WORK REQUEST — Revise the records below, replacing every "Iris" with "Maja" and leaving all other text unchanged.

━━━━━━

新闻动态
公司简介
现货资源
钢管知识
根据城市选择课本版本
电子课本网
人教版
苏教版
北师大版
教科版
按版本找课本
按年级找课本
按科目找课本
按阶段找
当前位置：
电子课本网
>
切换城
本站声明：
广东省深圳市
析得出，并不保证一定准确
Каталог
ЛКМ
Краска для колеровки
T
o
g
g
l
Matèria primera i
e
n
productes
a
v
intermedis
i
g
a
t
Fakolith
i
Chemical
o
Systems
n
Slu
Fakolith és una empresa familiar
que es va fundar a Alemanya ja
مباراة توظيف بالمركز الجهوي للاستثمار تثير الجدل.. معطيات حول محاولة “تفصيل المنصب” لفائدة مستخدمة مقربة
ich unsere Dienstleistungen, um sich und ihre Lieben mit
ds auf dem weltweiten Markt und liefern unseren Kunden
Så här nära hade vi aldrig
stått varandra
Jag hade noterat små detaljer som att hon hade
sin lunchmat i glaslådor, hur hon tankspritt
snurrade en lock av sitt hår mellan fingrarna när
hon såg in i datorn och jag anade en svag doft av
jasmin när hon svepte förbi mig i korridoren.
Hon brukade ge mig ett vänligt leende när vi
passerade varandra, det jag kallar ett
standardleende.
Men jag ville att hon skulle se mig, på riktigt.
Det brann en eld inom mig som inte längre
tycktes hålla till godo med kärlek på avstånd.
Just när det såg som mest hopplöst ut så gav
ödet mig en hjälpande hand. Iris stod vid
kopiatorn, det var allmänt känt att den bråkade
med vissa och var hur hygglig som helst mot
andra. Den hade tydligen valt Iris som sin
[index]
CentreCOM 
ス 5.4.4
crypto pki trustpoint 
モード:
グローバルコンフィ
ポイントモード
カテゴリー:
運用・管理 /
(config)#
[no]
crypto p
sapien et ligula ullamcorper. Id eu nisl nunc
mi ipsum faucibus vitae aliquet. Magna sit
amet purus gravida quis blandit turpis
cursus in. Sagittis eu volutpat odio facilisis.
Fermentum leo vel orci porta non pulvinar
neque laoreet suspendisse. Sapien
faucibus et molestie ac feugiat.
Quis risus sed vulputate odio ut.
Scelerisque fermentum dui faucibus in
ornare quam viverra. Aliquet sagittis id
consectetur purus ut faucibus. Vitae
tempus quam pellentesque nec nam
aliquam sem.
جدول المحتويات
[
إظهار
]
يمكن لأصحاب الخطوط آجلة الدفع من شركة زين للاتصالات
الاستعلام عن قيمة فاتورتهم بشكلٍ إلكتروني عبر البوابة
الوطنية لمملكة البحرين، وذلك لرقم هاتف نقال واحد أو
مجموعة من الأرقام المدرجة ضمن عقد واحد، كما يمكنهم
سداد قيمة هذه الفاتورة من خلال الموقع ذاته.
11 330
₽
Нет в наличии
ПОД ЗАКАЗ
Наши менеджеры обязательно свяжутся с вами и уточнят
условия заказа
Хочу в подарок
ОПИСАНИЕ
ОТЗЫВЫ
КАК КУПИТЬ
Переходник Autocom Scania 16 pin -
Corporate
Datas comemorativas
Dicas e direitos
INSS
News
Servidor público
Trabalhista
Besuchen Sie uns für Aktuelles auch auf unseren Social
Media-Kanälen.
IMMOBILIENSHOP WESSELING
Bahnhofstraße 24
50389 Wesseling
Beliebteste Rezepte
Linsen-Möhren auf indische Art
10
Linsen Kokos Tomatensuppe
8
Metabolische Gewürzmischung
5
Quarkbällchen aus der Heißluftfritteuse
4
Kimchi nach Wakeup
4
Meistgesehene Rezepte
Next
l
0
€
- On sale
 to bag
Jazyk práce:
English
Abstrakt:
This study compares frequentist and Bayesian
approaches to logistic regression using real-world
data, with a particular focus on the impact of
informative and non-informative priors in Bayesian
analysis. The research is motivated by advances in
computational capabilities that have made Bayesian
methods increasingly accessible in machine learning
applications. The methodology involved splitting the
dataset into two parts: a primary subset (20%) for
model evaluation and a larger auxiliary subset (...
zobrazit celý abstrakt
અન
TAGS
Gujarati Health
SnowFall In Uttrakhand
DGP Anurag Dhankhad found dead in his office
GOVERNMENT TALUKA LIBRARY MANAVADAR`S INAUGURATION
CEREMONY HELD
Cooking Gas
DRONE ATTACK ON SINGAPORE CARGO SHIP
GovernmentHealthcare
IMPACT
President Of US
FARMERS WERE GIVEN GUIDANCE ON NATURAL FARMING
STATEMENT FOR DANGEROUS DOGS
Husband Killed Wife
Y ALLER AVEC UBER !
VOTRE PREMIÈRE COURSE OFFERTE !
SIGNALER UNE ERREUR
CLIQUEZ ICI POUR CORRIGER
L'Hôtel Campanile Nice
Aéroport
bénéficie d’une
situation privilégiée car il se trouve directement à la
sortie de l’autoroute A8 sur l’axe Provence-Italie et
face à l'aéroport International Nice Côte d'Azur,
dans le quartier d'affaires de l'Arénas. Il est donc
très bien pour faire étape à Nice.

━━━━━━

RESPONSE AREA —
新闻动态
公司简介
现货资源
钢管知识
根据城市选择课本版本
电子课本网
人教版
苏教版
北师大版
教科版
按版本找课本
按年级找课本
按科目找课本
按阶段找
当前位置：
电子课本网
>
切换城
本站声明：
广东省深圳市
析得出，并不保证一定准确
Каталог
ЛКМ
Краска для колеровки
T
o
g
g
l
Matèria primera i
e
n
productes
a
v
intermedis
i
g
a
t
Fakolith
i
Chemical
o
Systems
n
Slu
Fakolith és una empresa familiar
que es va fundar a Alemanya ja
مباراة توظيف بالمركز الجهوي للاستثمار تثير الجدل.. معطيات حول محاولة “تفصيل المنصب” لفائدة مستخدمة مقربة
ich unsere Dienstleistungen, um sich und ihre Lieben mit
ds auf dem weltweiten Markt und liefern unseren Kunden
Så här nära hade vi aldrig
stått varandra
Jag hade noterat små detaljer som att hon hade
sin lunchmat i glaslådor, hur hon tankspritt
snurrade en lock av sitt hår mellan fingrarna när
hon såg in i datorn och jag anade en svag doft av
jasmin när hon svepte förbi mig i korridoren.
Hon brukade ge mig ett vänligt leende när vi
passerade varandra, det jag kallar ett
standardleende.
Men jag ville att hon skulle se mig, på riktigt.
Det brann en eld inom mig som inte längre
tycktes hålla till godo med kärlek på avstånd.
Just när det såg som mest hopplöst ut så gav
ödet mig en hjälpande hand. Maja stod vid
kopiatorn, det var allmänt känt att den bråkade
med vissa och var hur hygglig som helst mot
andra. Den hade tydligen valt Maja som sin
[index]
CentreCOM 
ス 5.4.4
crypto pki trustpoint 
モード:
グローバルコンフィ
ポイントモード
カテゴリー:
運用・管理 /
(config)#
[no]
crypto p
sapien et ligula ullamcorper. Id eu nisl nunc
mi ipsum faucibus vitae aliquet. Magna sit
amet purus gravida quis blandit turpis
cursus in. Sagittis eu volutpat odio facilisis.
Fermentum leo vel orci porta non pulvinar
neque laoreet suspendisse. Sapien
faucibus et molestie ac feugiat.
Quis risus sed vulputate odio ut.
Scelerisque fermentum dui faucibus in
ornare quam viverra. Aliquet sagittis id
consectetur purus ut faucibus. Vitae
tempus quam pellentesque nec nam
aliquam sem.
جدول المحتويات
[
إظهار
]
يمكن لأصحاب الخطوط آجلة الدفع من شركة زين للاتصالات
الاستعلام عن قيمة فاتورتهم بشكلٍ إلكتروني عبر البوابة
الوطنية لمملكة البحرين، وذلك لرقم هاتف نقال واحد أو
مجموعة من الأرقام المدرجة ضمن عقد واحد، كما يمكنهم
سداد قيمة هذه الفاتورة من خلال الموقع ذاته.
11 330
₽
Нет в наличии
ПОД ЗАКАЗ
Наши менеджеры обязательно свяжутся с вами и уточнят
условия заказа
Хочу в подарок
ОПИСАНИЕ
ОТЗЫВЫ
КАК КУПИТЬ
Переходник Autocom Scania 16 pin -
Corporate
Datas comemorativas
Dicas e direitos
INSS
News
Servidor público
Trabalhista
Besuchen Sie uns für Aktuelles auch auf unseren Social
Media-Kanälen.
IMMOBILIENSHOP WESSELING
Bahnhofstraße 24
50389 Wesseling
Beliebteste Rezepte
Linsen-Möhren auf indische Art
10
Linsen Kokos Tomatensuppe
8
Metabolische Gewürzmischung
5
Quarkbällchen aus der Heißluftfritteuse
4
Kimchi nach Wakeup
4
Meistgesehene Rezepte
Next
l
0
€
- On sale
 to bag
Jazyk práce:
English
Abstrakt:
This study compares frequentist and Bayesian
approaches to logistic regression using real-world
data, with a particular focus on the impact of
informative and non-informative priors in Bayesian
analysis. The research is motivated by advances in
computational capabilities that have made Bayesian
methods increasingly accessible in machine learning
applications. The methodology involved splitting the
dataset into two parts: a primary subset (20%) for
model evaluation and a larger auxiliary subset (...
zobrazit celý abstrakt
અન
TAGS
Gujarati Health
SnowFall In Uttrakhand
DGP Anurag Dhankhad found dead in his office
GOVERNMENT TALUKA LIBRARY MANAVADAR`S INAUGURATION
CEREMONY HELD
Cooking Gas
DRONE ATTACK ON SINGAPORE CARGO SHIP
GovernmentHealthcare
IMPACT
President Of US
FARMERS WERE GIVEN GUIDANCE ON NATURAL FARMING
STATEMENT FOR DANGEROUS DOGS
Husband Killed Wife
Y ALLER AVEC UBER !
VOTRE PREMIÈRE COURSE OFFERTE !
SIGNALER UNE ERREUR
CLIQUEZ ICI POUR CORRIGER
L'Hôtel Campanile Nice
Aéroport
bénéficie d’une
situation privilégiée car il se trouve directement à la
sortie de l’autoroute A8 sur l’axe Provence-Italie et
face à l'aéroport International Nice Côte d'Azur,
dans le quartier d'affaires de l'Arénas. Il est donc
très bien pour faire étape à Nice.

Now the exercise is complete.